Or, the longer your chatbot “lives” the more it can learn. If you started small (the sensible route to launching a bot), then you can monitor and analyze the most common requests to your chatbot and create a training plan aimed at building up the bot’s knowledge and broadening the number of questions it can easily answer.
However, in the case of chatbots, failure actually IS an option. In fact, it’s one of the key ways that your bot will evolve and improve. When a chatbot is unable to answer a question, in addition to offering a suggestion and/or sending the user to a human for help (as GeckoBot does), the back end of your bot system will alert you that a low confidence answer was offered. Check this frequently, accept answers that the bot got right into the answer bank and add new answers for the ones it got wrong, or only partially correct.

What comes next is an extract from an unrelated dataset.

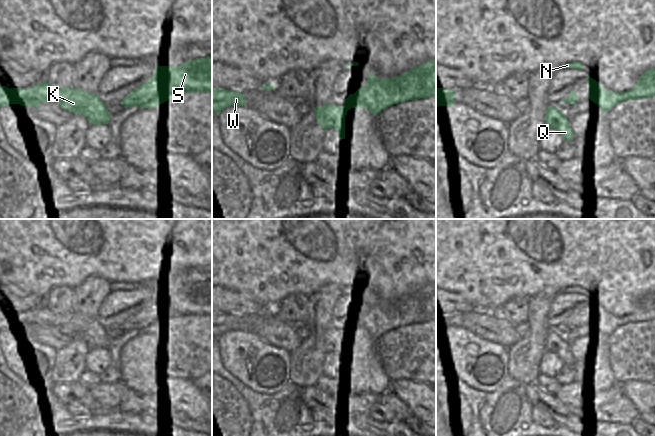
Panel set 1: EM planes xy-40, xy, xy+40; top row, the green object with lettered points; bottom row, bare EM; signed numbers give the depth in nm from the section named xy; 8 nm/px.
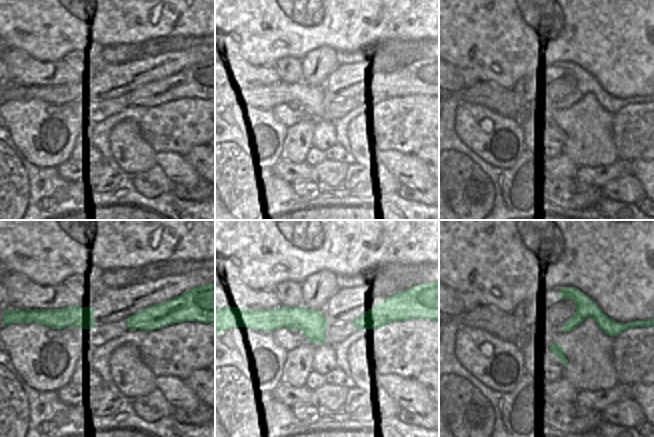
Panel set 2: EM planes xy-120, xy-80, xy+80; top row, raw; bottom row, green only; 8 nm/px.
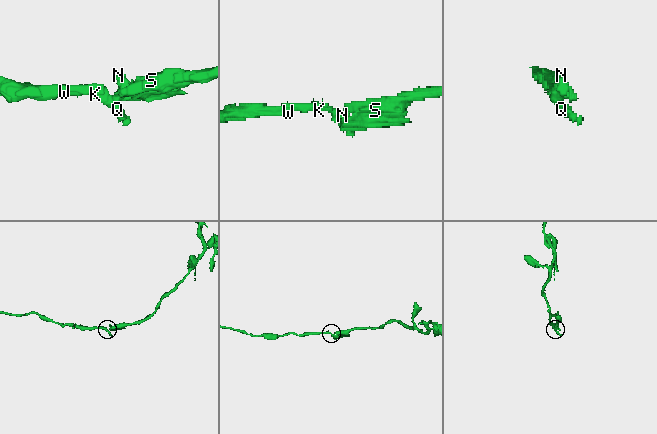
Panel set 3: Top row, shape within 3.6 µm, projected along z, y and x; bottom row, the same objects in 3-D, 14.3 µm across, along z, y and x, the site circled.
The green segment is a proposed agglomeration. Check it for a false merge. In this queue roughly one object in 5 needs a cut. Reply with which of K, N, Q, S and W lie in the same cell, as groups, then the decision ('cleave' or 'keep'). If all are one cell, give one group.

Doing this daily grows your chatbot’s capability and helps it to learn.
On that note, how do chatbots “learn”? Aside from the training that you provide, chatbots are powered by Artificial Intelligence (AI), so have the ability to learn on their own, too. The term used to describe this is “machine learning”, a sub-category of AI that enables a chatbot system to improve from experience without being explicitly programmed or trained. In essence, the chatbot recognises patterns over time and uses these to make better decisions in future when asked similar questions.
When it comes to learning, between your efforts and the chatbot’s own you will have a smarter bot with every day that passes.